## JOB ITEM
Extract every line of the data below that contains the string "wrapper", treating uppercase and lowercase letters as different.

Stored data
>>
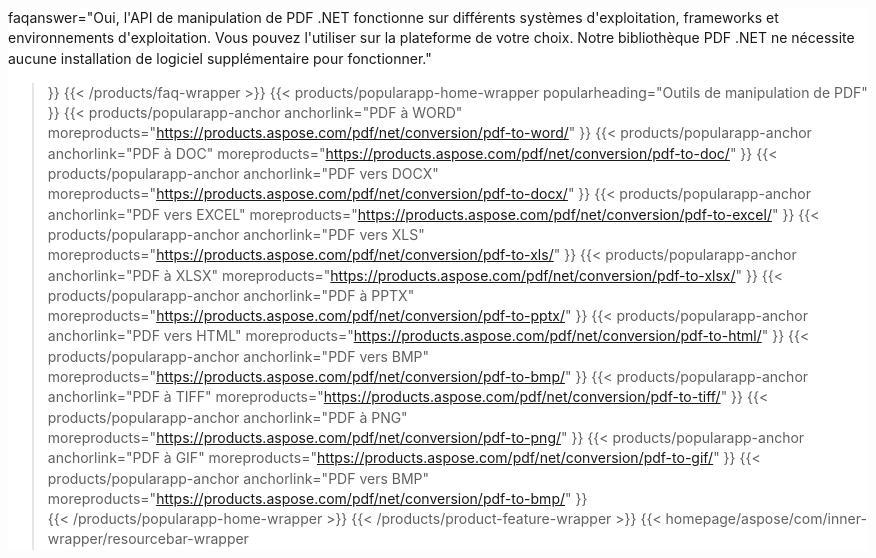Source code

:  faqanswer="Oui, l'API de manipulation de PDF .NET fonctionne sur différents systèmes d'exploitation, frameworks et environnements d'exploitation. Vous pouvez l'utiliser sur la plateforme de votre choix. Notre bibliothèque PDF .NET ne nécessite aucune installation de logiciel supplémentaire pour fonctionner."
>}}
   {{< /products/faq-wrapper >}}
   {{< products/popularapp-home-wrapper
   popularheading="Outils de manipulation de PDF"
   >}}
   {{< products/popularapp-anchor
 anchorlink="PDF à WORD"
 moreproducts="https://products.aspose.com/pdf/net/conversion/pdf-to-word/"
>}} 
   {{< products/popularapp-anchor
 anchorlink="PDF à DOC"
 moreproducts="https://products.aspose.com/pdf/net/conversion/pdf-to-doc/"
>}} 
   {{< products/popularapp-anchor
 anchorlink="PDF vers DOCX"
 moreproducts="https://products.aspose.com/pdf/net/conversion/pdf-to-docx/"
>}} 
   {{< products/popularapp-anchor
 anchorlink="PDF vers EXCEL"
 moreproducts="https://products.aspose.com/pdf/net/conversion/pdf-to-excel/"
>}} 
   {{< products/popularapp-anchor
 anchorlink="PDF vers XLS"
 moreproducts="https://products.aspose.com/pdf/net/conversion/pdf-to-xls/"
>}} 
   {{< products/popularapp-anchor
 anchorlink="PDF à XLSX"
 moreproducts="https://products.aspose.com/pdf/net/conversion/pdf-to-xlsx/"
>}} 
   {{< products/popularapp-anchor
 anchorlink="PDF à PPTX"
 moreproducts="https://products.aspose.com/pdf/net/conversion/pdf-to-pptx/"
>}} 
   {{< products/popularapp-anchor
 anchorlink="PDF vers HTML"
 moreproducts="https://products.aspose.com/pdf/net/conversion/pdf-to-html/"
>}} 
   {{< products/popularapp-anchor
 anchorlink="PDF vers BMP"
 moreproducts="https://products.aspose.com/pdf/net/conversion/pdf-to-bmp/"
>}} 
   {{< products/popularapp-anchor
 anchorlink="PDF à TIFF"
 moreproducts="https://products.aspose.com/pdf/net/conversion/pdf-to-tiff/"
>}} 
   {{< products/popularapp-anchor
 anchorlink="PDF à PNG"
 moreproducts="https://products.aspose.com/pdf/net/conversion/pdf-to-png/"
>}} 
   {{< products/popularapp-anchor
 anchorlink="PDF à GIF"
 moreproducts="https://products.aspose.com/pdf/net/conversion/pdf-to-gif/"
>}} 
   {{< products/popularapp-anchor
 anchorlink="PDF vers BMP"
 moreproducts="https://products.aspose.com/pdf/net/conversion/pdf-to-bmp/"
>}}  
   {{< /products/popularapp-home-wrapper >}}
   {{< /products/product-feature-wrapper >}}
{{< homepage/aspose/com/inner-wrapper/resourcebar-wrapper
<<
## RESPONSE TO THE TASK
   {{< /products/faq-wrapper >}}
   {{< products/popularapp-home-wrapper
   {{< /products/popularapp-home-wrapper >}}
   {{< /products/product-feature-wrapper >}}
{{< homepage/aspose/com/inner-wrapper/resourcebar-wrapper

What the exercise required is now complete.